Redetermination of the cgMLST

We can now concatenate the cgMLST results for the 32 complete genomes with the cgMLST results for the 680 genomes to have all the results in a single file. To concatenate the allelic profiles of both analyses run the following command:

chewBBACA.py JoinProfiles -p results32_wgMLST/cgMLST/cgMLST95.tsv results680_cgMLST/results_alleles.tsv -o cgMLST_712.tsv

We also redetermined the cgMLST based on the allele calling results for this more diverse set of strains:

chewBBACA.py ExtractCgMLST -i cgMLST_712.tsv -o cgMLST_712

The number of loci present in 95% of genomes based on the 712 assemblies is 1,194, a slight decrease from the number of loci present in 95% of the 32 genomes used for schema creation.

Evaluate genome quality

One important factor that was not evaluated, and that can greatly affect the cgMLST determination, is the quality of the genome assemblies. Since the quality of the used assemblies was not confirmed, it is possible that some of the assemblies included were of low quality. A general analysis of the assemblies (available at genomes/sagalactiae_assembly_stats.tsv) shows a N50 variation that ranges from 8,055 to over 2.2M, while the number of contigs ranges between 1 and 553. These results made us suspect that the quality of the genomes could have affected the allele call results and consequently caused a significant drop in the number of loci that constitute the cgMLST. We defined a set of minimum quality criteria to select high quality genome assemblies, that are the following:

  • Less than 150 contigs.

  • Genome size between 1,674,000 and 2,512,000 bases (defined according to the species genome size values provided by the NCBI on 16-12-2022 and available here).

  • Less than 1,000 N bases.

  • Less than 5% missing loci from the cgMLST (64 loci).

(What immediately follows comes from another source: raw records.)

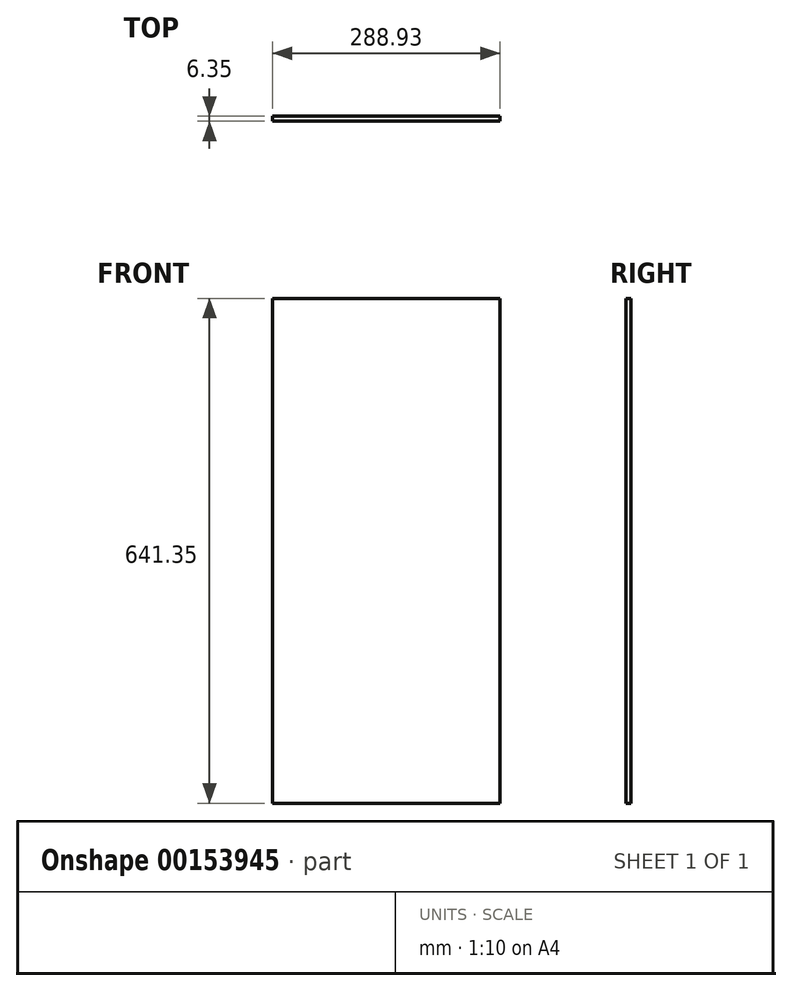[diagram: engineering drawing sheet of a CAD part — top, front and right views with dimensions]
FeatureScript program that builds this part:
annotation { "Feature Type Name" : "Feature", "Feature Type Description" : "" }
export const myFeature = defineFeature(function(context is Context, id is Id, definition is map)
    precondition{}
    {
        {
            var Q0;
            Q0=qCreatedBy(makeId("Front.planeOp"),FACE);
            var sketch = newSketch(context, id + "F0", { "sketchPlane" : qUnion([Q0])});
            skLineSegment(sketch, "E0.bottom", {"start": v(0, 0) * mm, "end": v(288.93, 0) * mm});
            skLineSegment(sketch, "E0.top", {"start": v(0, 641.35) * mm, "end": v(288.92, 641.35) * mm});
            skLineSegment(sketch, "E0.left", {"start": v(0, 0) * mm, "end": v(0, 641.35) * mm});
            skLineSegment(sketch, "E0.right", {"start": v(288.93, 0) * mm, "end": v(288.92, 641.35) * mm});
            skSolve(sketch);
        }
        {
            var Q0;
            Q0=makeQuery(id+"F0.imprint","IMPRINT",FACE,{"disambiguationData":[TD([[makeQuery(id+"F0.imprint","IMPRINT",EDGE,{"derivedFrom":sQuery(id+"F0.wireOp",EDGE,"E0.bottom")}),1.0]])]});
            extrude(context, id + "F1", {"entities" : qUnion([Q0]), "depth" : 6.35 * mm});
        }
    });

We identified 65 genome assemblies that did not meet the minimum quality criteria and 2 genomes that the NCBI excluded from RefSeq, GCA_000221325.2 and GCA_000427055.1, due to genome length too large and many frameshifted proteins, respectively (the list of excluded genome assemblies is available at expected_results/Evaluate_genome_quality/excluded_genomes.txt). We used the following command to recompute the cgMLST:

chewBBACA.py ExtractCgMLST -i cgMLST_712.tsv -o cgMLST_645 --g expected_results/Evaluate_genome_quality/excluded_genomes.txt

The determined cgMLST at 95% includes 1,248 loci, an additional 54 loci (~+4% of the previously defined cgMLST).

Minimum Spanning Tree

You can upload the file cgMLST_645/cgMLST95.tsv and any of the associated metadata to PHYLOViZ Online to visualize a Minimum Spanning Tree and perform various dataset operations that allow you to explore and analyse the results generated during this tutorial. PHYLOViZ Online considers all classifications when computing the distances between samples. This means that classifications such as ASM and LNF will be treated in the same way as valid allele identifiers. If you want to define that your profile matrix includes missing data that should not count for cgMLST analysis, you can upload the profile matrix created by the ExtractCgMLST module, which converts/masks all non-integer classifications to 0 and removes INF- prefixes, to PHYLOViZ Online 2, which allows users to specify that a profile matrix includes missing data. Please note that PHYLOViZ Online 2 is not in production phase, and you might run into some feature bugs.